Kendisini geçindiren herkes zekat ve fitre vermeli
Ramazan’ın öneminden bahseden Memiş Hoca, bu ay içinde zekat farizası üzerine vacip olan herkesin mutlaka bu görevi yerine getirmesi gerektiğini belirtti.
Haber Merkezi
Bereket, bolluk ve paylaşım ayı olan Ramazan’ı nasıl ihya etmemiz gerektiği yönünde uyarılarda bulunan Memiş Hoca, on bir ayın sultanı Ramazan’ın öneminden bahsetti. Ramazan’ın maddî ve manevî bir terbiye ayı olduğunu belirten Memiş Hoca, Ramazan orucunun insana sabır ve tahammülü öğrettiğini, bu ay içinde zekat farizası üzerine vacip olan herkesin mutlaka bu görevi yerine getirmesi gerektiğini söyledi.
Bir Müslümanın Ramazan’da nelere dikkat etmesi gerektiğini vurgulayan Memiş Hoca, “Oruç tutan müminler, Ramazan ayını fırsat bilerek günahlarından arınmaya çalışmalıdır. “Oruç tutmak da farz, namaz kılmak da farz” diyen Memiş Hoca, şunları söyledi: “Maalesef üzülerek görüyorum ki, oruç tutan kardeşlerimizin çoğu namaz kılmıyor. Halbuki oruç farz olduğu gibi namaz da farzdır. İslam’ın şartıdır” dedi.

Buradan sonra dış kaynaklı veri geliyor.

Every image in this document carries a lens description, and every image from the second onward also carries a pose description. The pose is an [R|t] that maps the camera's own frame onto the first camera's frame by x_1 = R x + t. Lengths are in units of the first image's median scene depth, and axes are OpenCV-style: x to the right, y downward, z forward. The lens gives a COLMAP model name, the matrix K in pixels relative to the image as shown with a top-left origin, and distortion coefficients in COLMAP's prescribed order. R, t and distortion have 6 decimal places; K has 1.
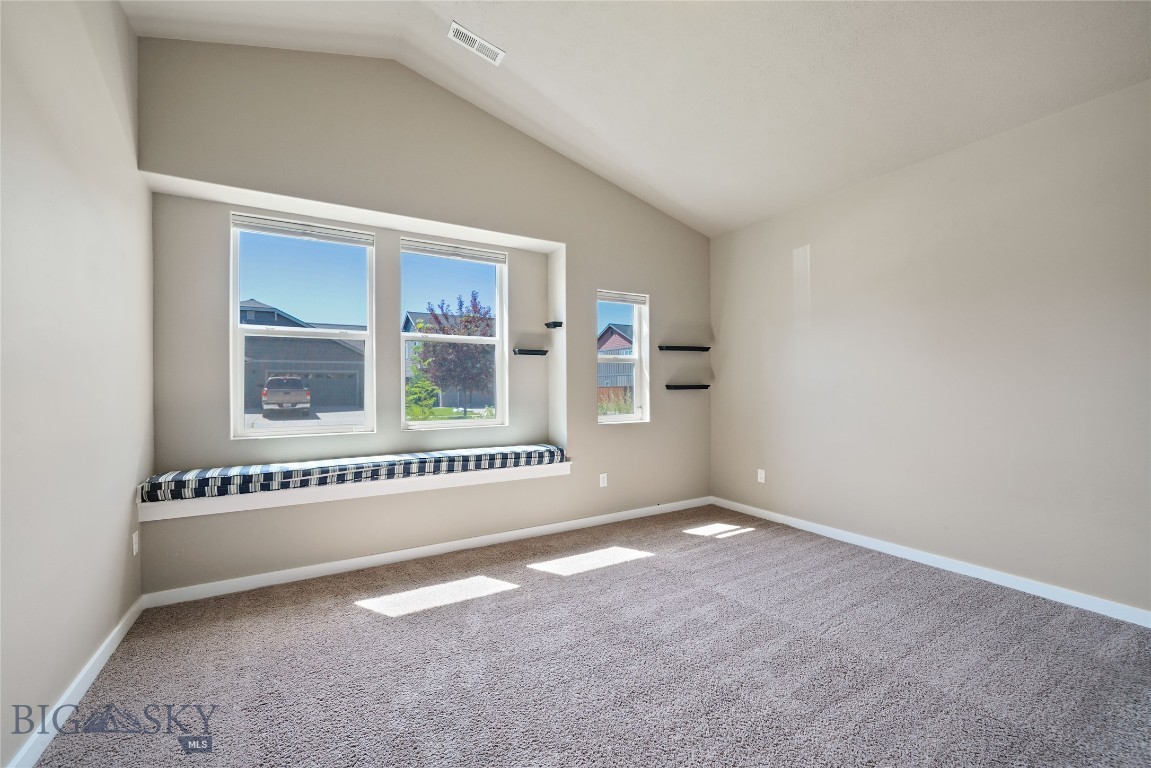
lens RADIAL K [[482.2, 0, 570.8], [0, 482.2, 385.0], [0, 0, 1]] dist [0.011724, -0.000185]
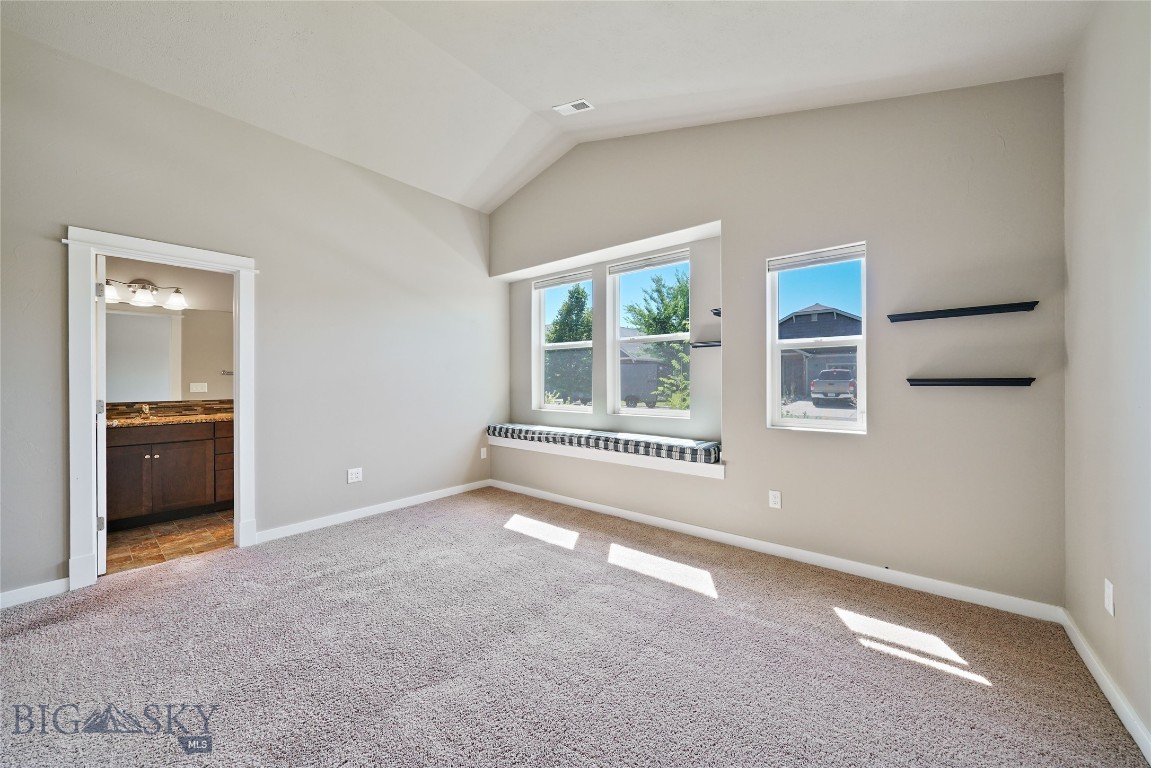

İhtiyaç sahibi Müslümanlara verilmesi vacip olan fitreye değinen Memiş Hoca, “Fitre yani fıtır sadakası, mübarek Ramazan ayını güzel geçiren, orucunu tutan, namazını kılıp Ramazan ayını bitiren kişilerin fakir ve fukaraya verdikleri sadakadır. Bu sadaka, insanları her türlü kazadan beladan ve musibetlerden korur. Duygusallığa kapılıp her önümüze çıkan insanlara sadaka ve zekat verilmez. Sadaka verecek olanlar elbette bütçesine göre sadaka verir. Ancak sadaka verirken elimiz titrememeli. Cömert olmalıyız” dedi. Zekat ve fitrenin kimlere verilemeyeceğini de anlatan Memiş Hoca, şöyle konuştu: “Elinde lüks telefon olanlara, sigara içenlere sadaka ve zekat verilmez. Kendisini geçindirebilen herkes imkanları nisbetinde zekat ve fitre vermelidir. Allah en çok cömert kullarını sever. Zekatı herkese verebiliriz ancak fitreyi sadece Müslümana vermek gerekir.”